• _Work task 1_
In the passage on Leopoldville below, find the activities that everyone carries out at the command of the clarion, and list them all.

Many native villages exist near Leopoldville, consisting of huts formed of wooden frames and thatched with grass. There are no plantations or factories here but great numbers of natives are at present employed in road making and in constructing a new slip for launching the steamers. Evidently our little party gives rise to much comment for several of the natives have probably never seen a horse before, and a cavalcade of four of these strange animals is something entirely new. On our way back to the ship we pass down the main street in which are the administrative offices, the mess, the doctors' and other private houses and close to the beach, the Residency, over which flies the State flag and in front of which patrols a sentry. At first one thought the sentry in front of the chief official's house in each town, was merely a symbol of authority as in Europe, afterwards however, it becomes apparent that the system of Government in the Congo is based on absolute uniformity. Every Post, however big or small, has its State flag and every chief official, from the Governor to the chief of a Wood Post, has a sentry at his door. Each morning at sunrise the flag is hoisted, while the guard presents arms and every evening at sunset it is lowered with like ceremony. Indeed, the whole system is military, for everyone rises, works, eats and sleeps at the command of the clarion. It is a custom at most official and private parties in the Congo, to hand round port wine and cigars before sitting down to table. At first this seemed a strange kind of «aperative», but soon the glass of port became very agreeable after the morning's work.

• _Work task 2_
Collect every line of the records below that contains the word "cabinet".

• _Exercise input_
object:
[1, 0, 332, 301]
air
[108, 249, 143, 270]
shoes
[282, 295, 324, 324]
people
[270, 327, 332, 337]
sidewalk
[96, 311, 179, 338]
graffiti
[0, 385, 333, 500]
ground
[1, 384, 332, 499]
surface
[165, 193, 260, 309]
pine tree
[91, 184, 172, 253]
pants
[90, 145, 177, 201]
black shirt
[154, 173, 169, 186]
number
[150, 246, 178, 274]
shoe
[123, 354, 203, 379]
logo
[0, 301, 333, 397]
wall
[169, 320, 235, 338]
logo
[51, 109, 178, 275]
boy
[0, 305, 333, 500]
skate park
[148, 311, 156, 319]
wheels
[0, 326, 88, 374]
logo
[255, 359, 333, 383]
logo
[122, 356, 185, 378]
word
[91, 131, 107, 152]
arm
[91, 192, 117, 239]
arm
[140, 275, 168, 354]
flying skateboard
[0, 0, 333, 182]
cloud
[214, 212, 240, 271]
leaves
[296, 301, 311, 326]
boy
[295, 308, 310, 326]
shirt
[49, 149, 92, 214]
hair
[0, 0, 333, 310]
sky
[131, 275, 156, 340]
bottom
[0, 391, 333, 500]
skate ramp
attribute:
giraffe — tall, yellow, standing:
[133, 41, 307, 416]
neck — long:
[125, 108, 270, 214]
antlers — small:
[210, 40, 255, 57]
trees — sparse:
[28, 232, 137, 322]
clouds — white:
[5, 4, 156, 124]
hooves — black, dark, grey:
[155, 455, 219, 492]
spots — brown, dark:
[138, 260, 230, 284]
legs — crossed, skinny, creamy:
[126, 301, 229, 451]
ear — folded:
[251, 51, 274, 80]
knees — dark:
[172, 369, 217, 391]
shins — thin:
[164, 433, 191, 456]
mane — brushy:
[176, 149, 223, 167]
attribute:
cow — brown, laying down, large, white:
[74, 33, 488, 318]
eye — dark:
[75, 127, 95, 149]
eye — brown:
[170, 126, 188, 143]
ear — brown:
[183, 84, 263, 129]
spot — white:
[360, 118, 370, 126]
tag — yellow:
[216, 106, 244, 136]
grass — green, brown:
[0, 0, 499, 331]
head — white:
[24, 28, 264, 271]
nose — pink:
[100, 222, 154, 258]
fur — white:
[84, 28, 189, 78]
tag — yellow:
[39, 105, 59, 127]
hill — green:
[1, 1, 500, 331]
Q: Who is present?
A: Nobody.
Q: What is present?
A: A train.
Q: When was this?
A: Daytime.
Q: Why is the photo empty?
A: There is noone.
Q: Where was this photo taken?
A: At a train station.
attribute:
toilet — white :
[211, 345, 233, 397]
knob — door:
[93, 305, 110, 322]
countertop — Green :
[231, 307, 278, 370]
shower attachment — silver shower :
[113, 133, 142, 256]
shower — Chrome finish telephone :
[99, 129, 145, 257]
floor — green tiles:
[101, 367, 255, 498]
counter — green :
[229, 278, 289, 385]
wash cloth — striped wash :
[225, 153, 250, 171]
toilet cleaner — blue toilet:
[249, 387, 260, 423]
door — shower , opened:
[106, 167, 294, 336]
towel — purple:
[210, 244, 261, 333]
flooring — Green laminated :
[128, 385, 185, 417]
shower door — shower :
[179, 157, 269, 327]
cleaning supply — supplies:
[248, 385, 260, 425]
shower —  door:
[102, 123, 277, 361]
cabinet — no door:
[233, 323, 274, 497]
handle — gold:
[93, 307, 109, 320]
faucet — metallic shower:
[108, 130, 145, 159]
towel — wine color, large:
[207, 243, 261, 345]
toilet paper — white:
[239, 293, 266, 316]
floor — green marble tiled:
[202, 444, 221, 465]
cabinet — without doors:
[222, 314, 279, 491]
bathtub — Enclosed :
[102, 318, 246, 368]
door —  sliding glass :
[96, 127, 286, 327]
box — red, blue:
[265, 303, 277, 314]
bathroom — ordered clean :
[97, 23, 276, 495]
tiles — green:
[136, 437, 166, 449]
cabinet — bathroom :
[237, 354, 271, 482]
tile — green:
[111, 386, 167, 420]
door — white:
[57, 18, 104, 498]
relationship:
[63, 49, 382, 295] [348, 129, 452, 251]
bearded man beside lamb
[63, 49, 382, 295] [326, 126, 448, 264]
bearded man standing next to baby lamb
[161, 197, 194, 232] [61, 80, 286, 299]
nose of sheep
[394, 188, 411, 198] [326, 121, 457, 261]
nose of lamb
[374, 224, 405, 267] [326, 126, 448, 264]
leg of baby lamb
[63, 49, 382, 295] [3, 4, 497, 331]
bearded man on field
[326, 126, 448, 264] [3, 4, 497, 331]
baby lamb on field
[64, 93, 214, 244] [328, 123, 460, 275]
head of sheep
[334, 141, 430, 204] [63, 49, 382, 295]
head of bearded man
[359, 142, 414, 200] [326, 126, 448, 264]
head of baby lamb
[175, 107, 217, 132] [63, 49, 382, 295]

• _Worked solution 1_
rises, works, eats, sleeps

• _Worked solution 2_
cabinet — no door:
cabinet — without doors:
cabinet — bathroom :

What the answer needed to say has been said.